You hear it all the time. ABC Company had launched an all new website. Unfortunately, this approach is far from the ideal way to do things. A relaunch usually ends up meaning “we let our old site become stagment, let’s try this again”. Embarrassingly enough, this is something we’re guilty of ourselves. We’ve been so busy focusing our attention on helping our clients that we’ve been negligent in doing the same for ourselves. The end result in our case is a site which has barely been updated over the past three years and really doesn’t do anything to explain what it is we actually do. Well, these days we seem to have even less time than ever, but we’re finally forcing ourselves to tackle this desperately needed project. If all goes well we’ll have our all-new site in place by January, and we’ll finally have a website for ourselves which represents the concepts and capabilities we recommend to our clients.

How should it be done? Where possible I’ll almost always recommend gradual change over time, unless there is really a major need to do something in a hurry, or unless the site doesn’t have much of a pre-established user base.  By introducing small sets of changes over an extended time period ideas can be tested out in specific areas of your site without much risk.  This allows you to see how your users react to the changes, and makes it possible to empirically measure their effectiveness.

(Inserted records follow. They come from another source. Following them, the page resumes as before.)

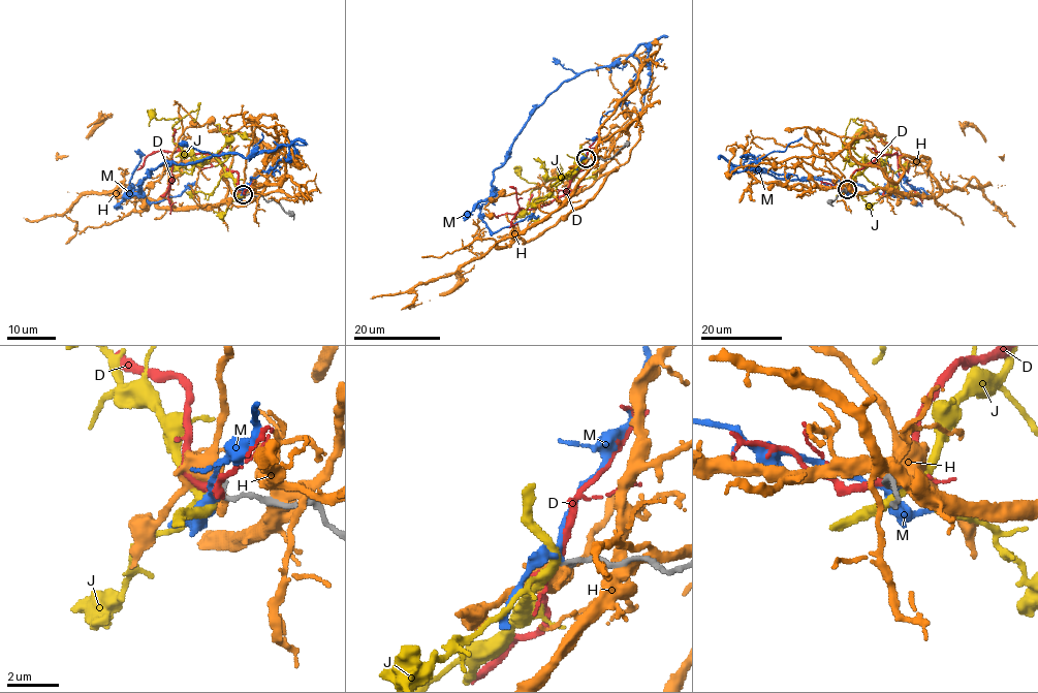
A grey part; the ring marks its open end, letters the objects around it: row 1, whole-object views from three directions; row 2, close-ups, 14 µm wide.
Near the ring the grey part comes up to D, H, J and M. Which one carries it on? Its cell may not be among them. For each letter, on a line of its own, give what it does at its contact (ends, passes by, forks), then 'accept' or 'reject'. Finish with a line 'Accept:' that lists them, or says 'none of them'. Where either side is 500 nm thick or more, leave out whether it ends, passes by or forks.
D: it forks; reject
H: it passes by; reject
J: it forks; reject
M: it passes by; reject
Accept: none of them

This approach is particularly important if you have any significant interactive areas of your site, in particular e-commerce capabilities. There’s nothing worse than launching a new site design only to hurt sales and alienate your users by moving things away from where they’re used to finding them.

Another hugely important consideration is search engines.  The easiest way to kill a well established search ranking is to launch a new site without taking migration of the old site into consideration.  If you find yourself in the middle of a redesign always ask your team what their plan for maintaining existing traffic is.  If you don’t get a clear answer to the question please, bring in an expert to handle that side of things.